[BEGIN RECORD LIST]

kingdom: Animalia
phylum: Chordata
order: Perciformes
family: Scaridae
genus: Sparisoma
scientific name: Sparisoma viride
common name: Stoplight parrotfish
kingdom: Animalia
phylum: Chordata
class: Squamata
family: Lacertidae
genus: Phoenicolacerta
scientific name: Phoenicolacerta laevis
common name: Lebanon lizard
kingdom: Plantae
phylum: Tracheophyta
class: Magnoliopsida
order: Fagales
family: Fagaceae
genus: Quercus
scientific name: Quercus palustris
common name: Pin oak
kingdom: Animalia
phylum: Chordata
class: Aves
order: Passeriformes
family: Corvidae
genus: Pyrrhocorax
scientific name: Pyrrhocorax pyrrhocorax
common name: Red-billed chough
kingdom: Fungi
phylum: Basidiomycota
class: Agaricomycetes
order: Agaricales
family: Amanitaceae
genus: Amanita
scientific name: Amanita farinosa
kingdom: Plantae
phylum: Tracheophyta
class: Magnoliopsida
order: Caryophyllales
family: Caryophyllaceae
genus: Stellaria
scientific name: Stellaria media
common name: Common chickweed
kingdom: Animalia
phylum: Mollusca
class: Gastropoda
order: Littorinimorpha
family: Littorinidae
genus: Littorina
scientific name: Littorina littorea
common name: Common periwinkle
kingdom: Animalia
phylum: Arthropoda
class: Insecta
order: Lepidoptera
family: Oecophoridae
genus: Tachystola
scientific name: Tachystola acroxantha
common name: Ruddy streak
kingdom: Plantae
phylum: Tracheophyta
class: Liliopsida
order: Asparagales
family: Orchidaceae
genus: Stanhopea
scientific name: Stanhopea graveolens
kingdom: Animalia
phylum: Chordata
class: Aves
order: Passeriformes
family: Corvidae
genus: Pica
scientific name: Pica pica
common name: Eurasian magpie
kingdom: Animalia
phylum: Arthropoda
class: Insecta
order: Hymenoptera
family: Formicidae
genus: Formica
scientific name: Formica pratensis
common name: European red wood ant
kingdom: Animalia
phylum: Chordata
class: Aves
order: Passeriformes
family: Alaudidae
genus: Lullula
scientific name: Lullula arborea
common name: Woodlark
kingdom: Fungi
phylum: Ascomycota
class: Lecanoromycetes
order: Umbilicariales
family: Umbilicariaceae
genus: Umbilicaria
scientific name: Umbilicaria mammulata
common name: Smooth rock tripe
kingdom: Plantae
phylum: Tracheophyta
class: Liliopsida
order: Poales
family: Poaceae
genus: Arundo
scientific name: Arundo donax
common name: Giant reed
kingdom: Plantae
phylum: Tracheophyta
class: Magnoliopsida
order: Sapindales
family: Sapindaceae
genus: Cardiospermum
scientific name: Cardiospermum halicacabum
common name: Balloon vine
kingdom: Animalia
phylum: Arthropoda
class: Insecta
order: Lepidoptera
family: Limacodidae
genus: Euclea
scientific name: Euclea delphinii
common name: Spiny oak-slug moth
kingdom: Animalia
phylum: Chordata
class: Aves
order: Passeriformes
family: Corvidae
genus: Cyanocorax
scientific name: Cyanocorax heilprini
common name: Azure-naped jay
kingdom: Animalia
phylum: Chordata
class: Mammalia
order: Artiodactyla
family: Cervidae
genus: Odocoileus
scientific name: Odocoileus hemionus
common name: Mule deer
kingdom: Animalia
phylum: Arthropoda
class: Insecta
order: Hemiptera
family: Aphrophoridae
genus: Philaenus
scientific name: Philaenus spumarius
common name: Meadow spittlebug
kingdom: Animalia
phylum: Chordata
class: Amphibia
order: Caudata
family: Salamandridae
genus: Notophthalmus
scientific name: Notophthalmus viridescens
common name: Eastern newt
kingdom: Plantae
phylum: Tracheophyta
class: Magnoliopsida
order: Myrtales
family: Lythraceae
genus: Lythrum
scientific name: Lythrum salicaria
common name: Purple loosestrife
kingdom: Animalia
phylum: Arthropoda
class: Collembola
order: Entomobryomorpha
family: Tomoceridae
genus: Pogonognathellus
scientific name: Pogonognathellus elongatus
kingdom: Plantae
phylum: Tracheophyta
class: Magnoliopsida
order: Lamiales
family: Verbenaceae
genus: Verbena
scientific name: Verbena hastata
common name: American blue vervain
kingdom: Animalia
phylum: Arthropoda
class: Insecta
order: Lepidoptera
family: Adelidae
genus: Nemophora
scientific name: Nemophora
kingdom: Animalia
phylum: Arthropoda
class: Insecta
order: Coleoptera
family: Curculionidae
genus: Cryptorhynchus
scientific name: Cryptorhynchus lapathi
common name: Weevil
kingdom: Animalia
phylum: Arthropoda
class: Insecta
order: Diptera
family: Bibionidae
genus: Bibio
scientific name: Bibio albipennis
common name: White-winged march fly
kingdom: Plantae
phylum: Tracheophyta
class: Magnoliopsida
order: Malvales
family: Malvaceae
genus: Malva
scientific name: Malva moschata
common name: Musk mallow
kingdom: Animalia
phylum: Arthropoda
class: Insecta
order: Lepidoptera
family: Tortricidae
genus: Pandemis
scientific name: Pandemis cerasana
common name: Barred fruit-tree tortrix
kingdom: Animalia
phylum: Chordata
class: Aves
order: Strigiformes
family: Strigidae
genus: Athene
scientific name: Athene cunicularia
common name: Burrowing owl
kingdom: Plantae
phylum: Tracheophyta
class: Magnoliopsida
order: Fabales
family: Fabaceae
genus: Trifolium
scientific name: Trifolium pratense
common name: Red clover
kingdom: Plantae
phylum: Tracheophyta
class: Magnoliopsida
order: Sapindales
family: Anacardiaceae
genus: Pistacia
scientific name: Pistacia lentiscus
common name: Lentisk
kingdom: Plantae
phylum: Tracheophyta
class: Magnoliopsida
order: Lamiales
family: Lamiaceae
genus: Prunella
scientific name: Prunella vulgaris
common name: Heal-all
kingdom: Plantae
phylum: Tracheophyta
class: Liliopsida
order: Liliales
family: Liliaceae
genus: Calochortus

[END RECORD LIST]

Lay out the lines between the one containing "genus: Pica" and the one containing "family: Limacodidae", inclusive, as a Markdown table with two columns, Row and Line. Number the rows in order and leave out any blank lines.

| Row | Line |
|---|---|
| 1 | genus: Pica |
| 2 | scientific name: Pica pica |
| 3 | common name: Eurasian magpie |
| 4 | kingdom: Animalia |
| 5 | phylum: Arthropoda |
| 6 | class: Insecta |
| 7 | order: Hymenoptera |
| 8 | family: Formicidae |
| 9 | genus: Formica |
| 10 | scientific name: Formica pratensis |
| 11 | common name: European red wood ant |
| 12 | kingdom: Animalia |
| 13 | phylum: Chordata |
| 14 | class: Aves |
| 15 | order: Passeriformes |
| 16 | family: Alaudidae |
| 17 | genus: Lullula |
| 18 | scientific name: Lullula arborea |
| 19 | common name: Woodlark |
| 20 | kingdom: Fungi |
| 21 | phylum: Ascomycota |
| 22 | class: Lecanoromycetes |
| 23 | order: Umbilicariales |
| 24 | family: Umbilicariaceae |
| 25 | genus: Umbilicaria |
| 26 | scientific name: Umbilicaria mammulata |
| 27 | common name: Smooth rock tripe |
| 28 | kingdom: Plantae |
| 29 | phylum: Tracheophyta |
| 30 | class: Liliopsida |
| 31 | order: Poales |
| 32 | family: Poaceae |
| 33 | genus: Arundo |
| 34 | scientific name: Arundo donax |
| 35 | common name: Giant reed |
| 36 | kingdom: Plantae |
| 37 | phylum: Tracheophyta |
| 38 | class: Magnoliopsida |
| 39 | order: Sapindales |
| 40 | family: Sapindaceae |
| 41 | genus: Cardiospermum |
| 42 | scientific name: Cardiospermum halicacabum |
| 43 | common name: Balloon vine |
| 44 | kingdom: Animalia |
| 45 | phylum: Arthropoda |
| 46 | class: Insecta |
| 47 | order: Lepidoptera |
| 48 | family: Limacodidae |